I thought we could maybe get a thread going for anyone to recommend any other cinnamon style vapes or share their views on ones they've tried.

I see that HHV has quite a few cinnamon options, im really tempted to order some Cin City.

Reactions: Like 2


----------



## Sir Vape (24/8/14)

Cin City has to be so far my all time fav vape. I've had GCD but Cin City is just slightly better

Reactions: Like 1


----------



## Yiannaki (24/8/14)

@Sir Vape Thanks for letting me know man! I need to get some Cin City ASAP 

Is it very similar to GCD or quite different in taste?


----------



## Sir Vape (24/8/14)

Very similar hey. I love both but Heather's takes it up a notch by a smidgen. Just my opinion. You wont be sorry  ORDER BOTH ha ha

Reactions: Like 1


----------



## Gazzacpt (24/8/14)

Good life vapor - deadly sin

Reactions: Like 1 | Thanks 1


----------



## Marzuq (25/8/14)

Yiannaki said:


> I never thought that I would ever really enjoy a cinnamon flavoured liquid, but about a month ago I bought some Grandmas Cinnamon Danish from Nicoticket and absolutely LOVED it!
> 
> It became an ADV for me and I just still couldn't get enough of it  Then, it finished and I was sad. lol
> 
> ...


 

fuzion - hell frozen over. by far the best cinnamon out there

Reactions: Like 2


----------



## TylerD (25/8/14)

Vape Oranda - Wirling Dervish

Reactions: Like 1


----------



## Yiannaki (25/8/14)

TylerD said:


> Vape Oranda - Wirling Dervish


 
Tried some off @thekeeperza that day at Fournos, but wasn't too sure how i felt about it. Maybe i should grab a bottle and give it a proper go!


----------



## TylerD (25/8/14)

Yiannaki said:


> Tried some off @thekeeperza that day at Fournos, but wasn't too sure how i felt about it. Maybe i should grab a bottle and give it a proper go!


Never judge The Derv on the first toot. It changes into something amazing. You will start to chew while you vape.

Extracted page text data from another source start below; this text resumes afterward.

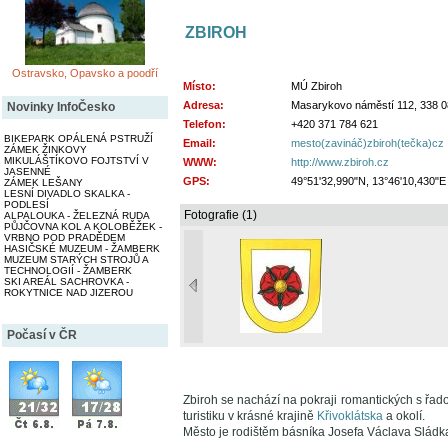
ZBIROH
Ostravsko, Opavsko a poodří
Místo:
MÚ Zbiroh
Adresa:
Masarykovo náměstí 112, 338 0
Novinky InfoČesko
Telefon:
+420 371 784 621
BIKEPARK OPÁLENÁ PSTRUŽÍ
Email:
mesto(zavináč)zbiroh(tečka)cz
ZÁMEK ŽINKOVY
MIKULÁŠTÍKOVO FOJTSTVÍ V
WWW:
http://www.zbiroh.cz
JASENNÉ
GPS:
49°51'32,990"N, 13°46'10,430"E
ZÁMEK LEŠANY
LESNÍ DIVADLO SKALKA -
PODLESÍ
Fotografie (1)
ALPALOUKA - ŽELEZNÁ RUDA
PŮJČOVNA KOL A KOLOBĚŽEK -
VRBNO POD PRADĚDEM
HASIČSKÉ MUZEUM - ŽAMBERK
MUZEUM STARÝCH STROJŮ A
TECHNOLOGIÍ - ŽAMBERK
SKI AREÁL SACHROVKA -
ROKYTNICE NAD JIZEROU
Počasí v ČR
Zbiroh se nachází na pokraji romantických s řadou
turistiku v krásné krajině
Křivoklátska
a okolí.
Město je rodištěm básníka Josefa Václava Sládk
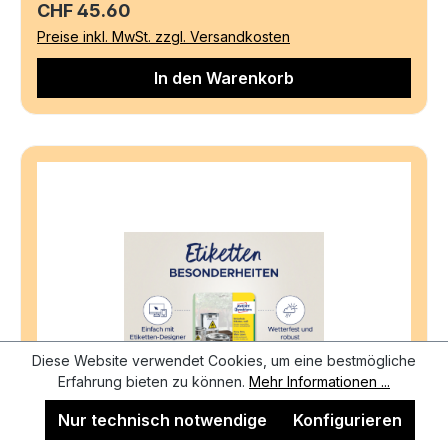
Regulärer Preis:
CHF 45.60
Preise inkl. MwSt. zzgl. Versandkosten
In den Warenkorb
Diese Website verwendet Cookies, um eine bestmögliche
Erfahrung bieten zu können.
Mehr Informationen ...
Nur technisch notwendige
Konfigurieren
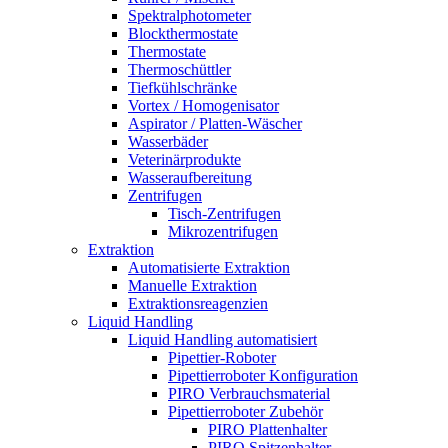
Spektralphotometer
Blockthermostate
Thermostate
Thermoschüttler
Tiefkühlschränke
Vortex / Homogenisator
Aspirator / Platten-Wäscher
Wasserbäder
Veterinärprodukte
Wasseraufbereitung
Zentrifugen
Tisch-Zentrifugen
Mikrozentrifugen
Extraktion
Automatisierte Extraktion
Manuelle Extraktion
Extraktionsreagenzien
Liquid Handling
Liquid Handling automatisiert
Pipettier-Roboter
Pipettierroboter Konfiguration
PIRO Verbrauchsmaterial
Pipettierroboter Zubehör
PIRO Plattenhalter
PIRO Spitzenhalter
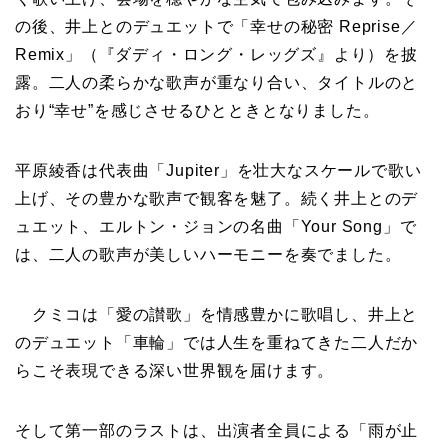
の後、井上とのデュエットで「幸せの秘密 Reprise／
Remix」（『ダディ・ロング・レッグズ』より）を披
露。二人の柔らかな歌声が重なり合い、タイトルのと
おり“幸せ”を感じさせるひとときとなりました。
平原綾香は代表曲「Jupiter」を壮大なスケールで歌い
上げ、その豊かな歌声で観客を魅了。続く井上とのデ
ュエット、エルトン・ジョンの名曲「Your Song」で
は、二人の歌声が美しいハーモニーを奏でました。
クミコは「愛の讃歌」を情感豊かに歌唱し、井上と
のデュエット「車輪」では人生を重ねてきた二人だか
らこそ表現できる深い世界観を届けます。
そして第一部のラストは、出演者全員による「雨が止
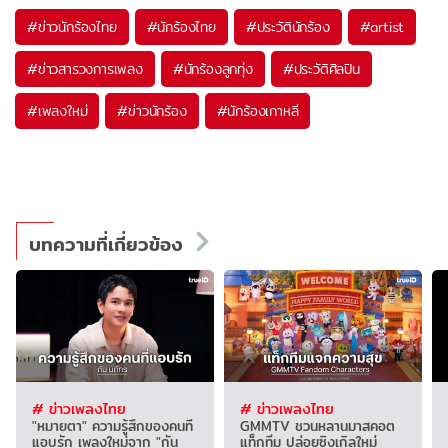
#
ข่าวนักร้องไทย
#
นักร้องไทย
#
ประวัตินักร้อง
#
artist
#
ข่าวสารวงการเพลง
#
นักร้องลูกทุ่ง
#
ประวัติศิลปิน
#
เพลงใหม่
#
ข่าวนักร้อง
#
นักร้องเกาหลี
บทความที่เกี่ยวข้อง
# ข่าวเพลงไทย
# ข่าวเพลงไทย
"หมายตา" ความรู้สึกของคนที่
GMMTV ชวนหลานมาสคอต
แอบรัก เพลงใหม่จาก "กัน
แท็กทีม ปล่อยซิงเกิลใหม่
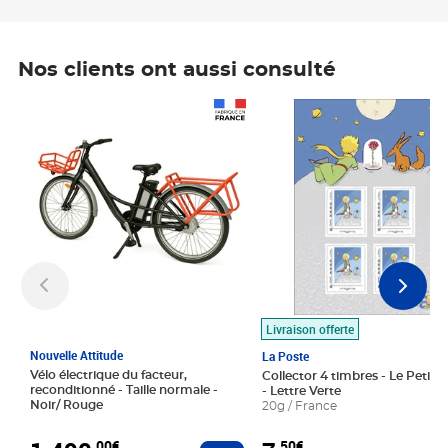
Nos clients ont aussi consulté
Prix 1 490,00€
Prix 7,50€
Livraison offerte
Nouvelle Attitude
La Poste
Vélo électrique du facteur,
Collector 4 timbres - Le Petit P
reconditionné - Taille normale -
- Lettre Verte
Noir/ Rouge
20g / France
,00€
,50€
Ajouter au panier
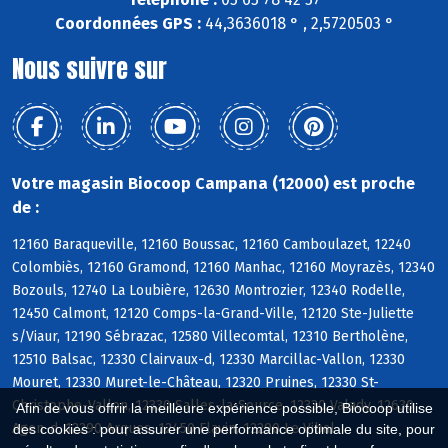
Coordonnées GPS :
44,3636018 ° , 2,5720503 °
Nous suivre sur
Votre magasin Biocoop Campana (12000) est proche
de :
12160 Baraqueville, 12160 Boussac, 12160 Camboulazet, 12240
Colombiès, 12160 Gramond, 12160 Manhac, 12160 Moyrazès, 12340
Bozouls, 12740 La Loubière, 12630 Montrozier, 12340 Rodelle,
12450 Calmont, 12120 Comps-la-Grand-Ville, 12120 Ste-Juliette
s/Viaur, 12190 Sébrazac, 12580 Villecomtal, 12310 Bertholène,
12510 Balsac, 12330 Clairvaux-d, 12330 Marcillac-Vallon, 12330
Mouret, 12330 Muret-le-Château, 12320 Pruines, 12330 St-
Christophe-Vallon, 12330 Salles-la-Source, 12330 Valady, 12630
Afin de vous offrir la meilleure expérience possible, Biocoop utilise
Agen-d, 12290 Arques, 12450 Flavin, 12290 Le Vibal
des cookies : pour assurer une performance optimale du site, pour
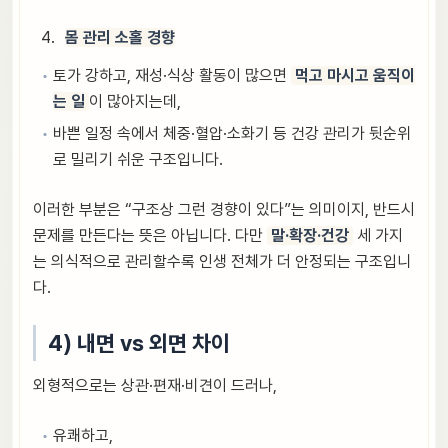
몸 관리 소홀 경향
토가 강하고, 재성·식상 활동이 많으면
먹고 마시고 움직이
는 일
이 많아지는데,
바쁜 일정 속에서 체중·혈압·소화기 등 건강 관리가 뒷순위
로 밀리기 쉬운 구조입니다.
이러한 부분은 “구조상 그런 경향이 있다”는 의미이지, 반드시
문제를 만든다는 뜻은 아닙니다. 다만
말·확장·건강
세 가지
는 의식적으로 관리할수록 인생 전체가 더 안정되는 구조입니
다.
4) 내면 vs 외면 차이
외형적으로는 상관·편재·비견이 드러나,
유쾌하고,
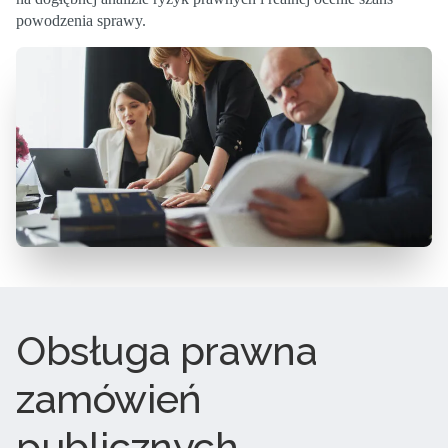
powodzenia sprawy.
Obsługa prawna
zamówień
publicznych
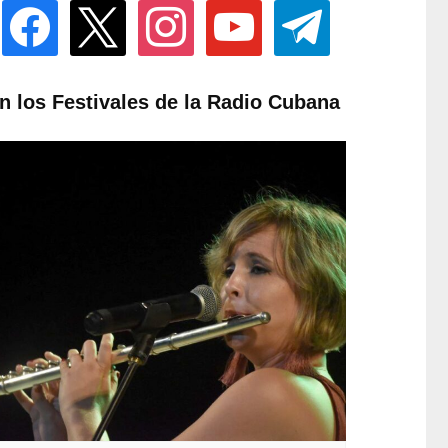
facebook
x
instagram
youtube
telegram
n los Festivales de la Radio Cubana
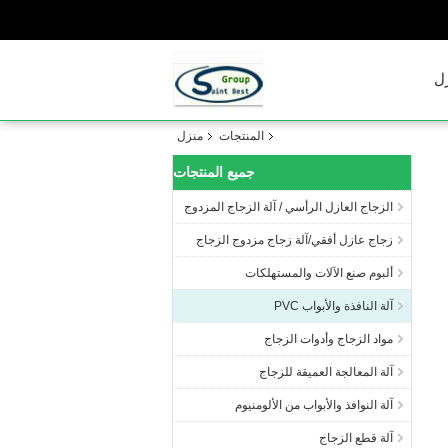
ل
المنتجات
منزل
جميع المنتجات
الزجاج العازل الرأسي / آلة الزجاج المزدوج
زجاج عازل أفقي/آلة زجاج مزدوج الزجاج
ألبوم صنع الآلات والمستهلكات
آلة النافذة والأبواب PVC
مواد الزجاج وأدوات الزجاج
آلة المعالجة العميقة للزجاج
آلة النوافذ والأبواب من الألومنيوم
آلة قطع الزجاج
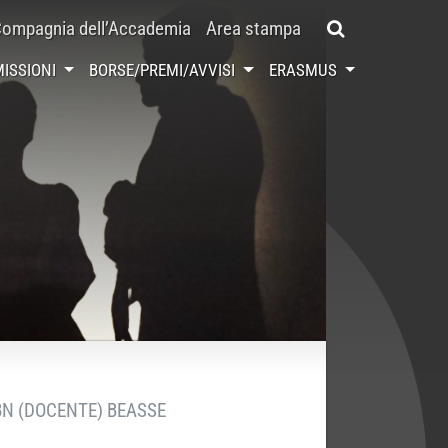
ompagnia dell’Accademia
Area stampa
ISSIONI
BORSE/PREMI/AVVISI
ERASMUS
BN (DOCENTE) BEASSE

Reactions: Like 1 | Agree 2 | Funny 1


----------



## MarkK (25/8/14)

I have not touched my dervish for 2 or 3 weeks now  waiting for some silica to give her a proper go !


----------



## Marzuq (25/8/14)

if anyone knows where i can get my hands on some FUZION - HELL FROZEN OVER 6MG please let me know...


----------



## thekeeperza (25/8/14)

Yiannaki said:


> Tried some off @thekeeperza that day at Fournos, but wasn't too sure how i felt about it. Maybe i should grab a bottle and give it a proper go!


If you don't like it @TylerD or myself will gladly take it

Reactions: Agree 1


----------



## Sir Vape (28/8/14)

Cinnamon vape - S Bunny's Derailed. Frikkkkkeeeennnn NOM!!! (and I have the flu)

Reactions: Like 1


----------



## Yiannaki (28/8/14)

Sir Vape said:


> Cinnamon vape - S Bunny's Derailed. Frikkkkkeeeennnn NOM!!! (and I have the flu)


Ooooh  

Thanks for sharing! Will look out for some at the vape meet  need something to keep me busy till my GCD and Cin City arrive!

Reactions: Like 1


----------



## Raslin (2/9/14)

Red hot cinnamon from heavenly vapors, just like the sweets has become my favourite.

Reactions: Like 1


----------